• [Passage to read]
Shane,

Please read the archives - the performance issue was well covered.

The stability issue is fairly obvious (you're much more likely to screw up 
in a multithreaded environment if you load/unload libraries like hell, than 
you are if you load them once, process-wide;  this affects both code in PHP 
and code in the libraries themselves).  The security issue is fairly 
obvious as well - by definition, if you let users load arbitrary code in 
runtime, from within a script, you're begging for trouble.  Of course, if 
PHP was a fort it wouldn't have been a problem but you know it is not.

There's nothing theoretical about these drawbacks, they're very 
concrete.  On the other hand, I can only find theoretical advantages to 
using dl() (or for that matter, not using php.ini);  You said you don't 
like it, but there's really nothing wrong with it).

• [Recorded data]
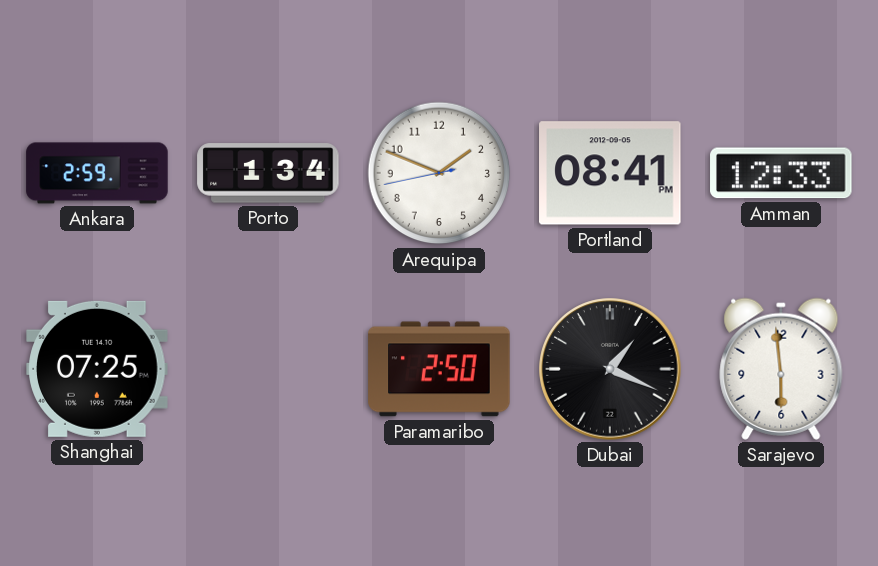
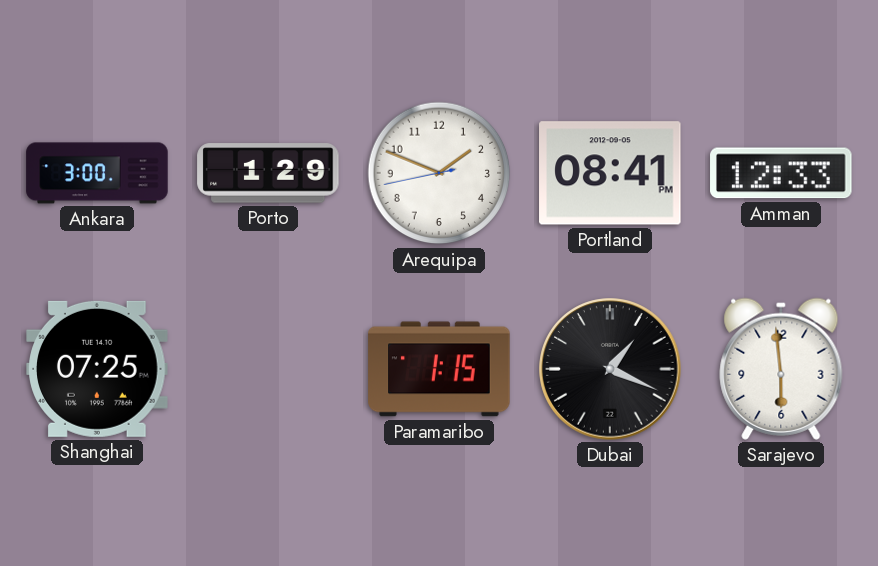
Ankara: 2:59 -> 3:00
Porto: 1:34 -> 1:29
Paramaribo: 2:50 -> 1:15
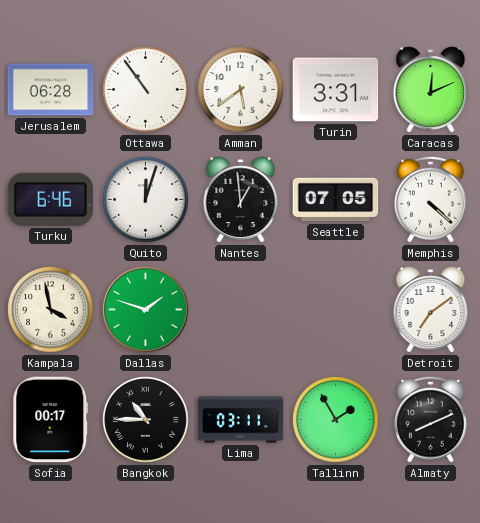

• [Tasks]
**A.** In the message about dl(), rewrite the paragraph beginning "The stability issue is fairly obvious" as a brief list that keeps its main points.
**B.** Reproduce everything in the message about dl() from "Please read the" down to "know it is not.".
**C.** Name every issue that the message about dl() refers to with the word "issue".

• [Written responses]
**A.**
- Stability: in a multithreaded environment, repeatedly loading and unloading libraries is much more likely to cause errors than loading them once, process-wide. This affects both the code in PHP and the code in the libraries.
- Security: allowing users to load arbitrary code at runtime from within a script invites trouble. This would not be a problem if PHP were a fort, but it is not.

**B.**
Please read the archives - the performance issue was well covered.

The stability issue is fairly obvious (you're much more likely to screw up 
in a multithreaded environment if you load/unload libraries like hell, than 
you are if you load them once, process-wide;  this affects both code in PHP 
and code in the libraries themselves).  The security issue is fairly 
obvious as well - by definition, if you let users load arbitrary code in 
runtime, from within a script, you're begging for trouble.  Of course, if 
PHP was a fort it wouldn't have been a problem but you know it is not.

**C.**
- The performance issue
- The stability issue
- The security issue